Gene therapy decreases seizures in a model of Incontinentia pigmenti

Ann Neurol. 2017 Jul;82(1):93-104. doi: 10.1002/ana.24981.


Objective: Incontinentia pigmenti (IP) is a genetic disease leading to severe neurological symptoms, such as epileptic seizures, but no specific treatment is available. IP is caused by pathogenic variants that inactivate the Nemo gene. Replacing Nemo through gene therapy might provide therapeutic benefits.

Methods: In a mouse model of IP, we administered a single intravenous dose of the adeno-associated virus (AAV) vector, AAV-BR1-CAG-NEMO, delivering the Nemo gene to the brain endothelium. Spontaneous epileptic seizures and the integrity of the blood-brain barrier (BBB) were monitored.

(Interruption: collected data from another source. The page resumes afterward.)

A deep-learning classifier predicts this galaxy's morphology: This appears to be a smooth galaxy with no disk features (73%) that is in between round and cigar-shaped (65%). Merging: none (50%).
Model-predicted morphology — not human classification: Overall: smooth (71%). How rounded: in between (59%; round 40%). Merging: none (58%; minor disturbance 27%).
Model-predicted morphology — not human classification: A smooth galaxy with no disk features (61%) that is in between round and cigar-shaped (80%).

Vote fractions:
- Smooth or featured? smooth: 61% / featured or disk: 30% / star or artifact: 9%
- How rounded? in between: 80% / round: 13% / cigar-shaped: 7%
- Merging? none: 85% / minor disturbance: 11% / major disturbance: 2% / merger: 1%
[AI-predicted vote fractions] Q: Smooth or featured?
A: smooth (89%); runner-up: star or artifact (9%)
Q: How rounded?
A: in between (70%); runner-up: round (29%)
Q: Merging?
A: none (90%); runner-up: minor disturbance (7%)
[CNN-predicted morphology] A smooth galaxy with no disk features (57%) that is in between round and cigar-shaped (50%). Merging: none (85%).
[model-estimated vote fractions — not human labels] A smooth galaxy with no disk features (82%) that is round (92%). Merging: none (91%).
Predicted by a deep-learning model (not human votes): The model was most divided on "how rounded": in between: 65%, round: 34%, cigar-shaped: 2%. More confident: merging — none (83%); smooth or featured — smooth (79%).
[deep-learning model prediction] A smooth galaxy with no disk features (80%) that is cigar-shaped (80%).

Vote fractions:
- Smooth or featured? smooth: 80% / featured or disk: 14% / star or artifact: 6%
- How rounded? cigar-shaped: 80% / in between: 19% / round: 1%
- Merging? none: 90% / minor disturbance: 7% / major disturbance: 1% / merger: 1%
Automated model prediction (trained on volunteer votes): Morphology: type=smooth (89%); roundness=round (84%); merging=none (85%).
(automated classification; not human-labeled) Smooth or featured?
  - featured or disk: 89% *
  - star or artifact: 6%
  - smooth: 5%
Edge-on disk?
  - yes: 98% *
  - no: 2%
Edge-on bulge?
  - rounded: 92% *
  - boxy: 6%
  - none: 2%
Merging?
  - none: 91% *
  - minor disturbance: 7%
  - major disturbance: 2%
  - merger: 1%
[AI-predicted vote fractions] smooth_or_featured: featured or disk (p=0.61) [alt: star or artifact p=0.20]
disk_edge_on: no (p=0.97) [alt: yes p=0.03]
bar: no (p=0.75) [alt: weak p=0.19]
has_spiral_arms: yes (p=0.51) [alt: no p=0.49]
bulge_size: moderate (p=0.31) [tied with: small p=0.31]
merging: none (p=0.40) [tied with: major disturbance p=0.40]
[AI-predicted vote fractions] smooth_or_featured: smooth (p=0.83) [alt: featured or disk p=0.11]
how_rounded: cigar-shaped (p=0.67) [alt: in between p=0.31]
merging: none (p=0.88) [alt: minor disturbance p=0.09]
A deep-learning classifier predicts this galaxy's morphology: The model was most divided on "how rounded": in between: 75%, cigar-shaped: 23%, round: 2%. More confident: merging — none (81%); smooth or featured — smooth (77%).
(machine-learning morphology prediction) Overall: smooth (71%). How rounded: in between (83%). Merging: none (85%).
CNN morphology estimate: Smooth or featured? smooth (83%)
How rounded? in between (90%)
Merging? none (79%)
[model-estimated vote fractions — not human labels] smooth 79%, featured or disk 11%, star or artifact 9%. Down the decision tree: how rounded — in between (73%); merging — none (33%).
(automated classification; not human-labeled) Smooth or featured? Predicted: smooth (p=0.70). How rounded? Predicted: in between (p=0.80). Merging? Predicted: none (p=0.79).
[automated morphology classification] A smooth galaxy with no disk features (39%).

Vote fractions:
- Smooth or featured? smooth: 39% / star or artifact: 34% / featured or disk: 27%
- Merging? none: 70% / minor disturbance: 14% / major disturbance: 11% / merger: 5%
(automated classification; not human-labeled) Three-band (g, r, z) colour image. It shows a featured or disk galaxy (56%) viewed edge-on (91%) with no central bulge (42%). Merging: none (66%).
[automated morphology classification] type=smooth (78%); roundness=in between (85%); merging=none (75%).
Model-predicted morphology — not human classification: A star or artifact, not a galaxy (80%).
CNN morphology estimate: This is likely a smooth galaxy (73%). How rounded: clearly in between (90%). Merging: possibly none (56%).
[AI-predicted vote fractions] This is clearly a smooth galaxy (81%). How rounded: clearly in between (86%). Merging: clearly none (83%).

Results: The endothelium-targeted gene therapy improved the integrity of the BBB. In parallel, it reduced the incidence of seizures and delayed their occurrence. Neonate mice intravenously injected with the AAV-BR1-CAG-NEMO vector developed no hepatocellular carcinoma or other major adverse effects 11 months after vector injection, demonstrating that the vector has a favorable safety profile.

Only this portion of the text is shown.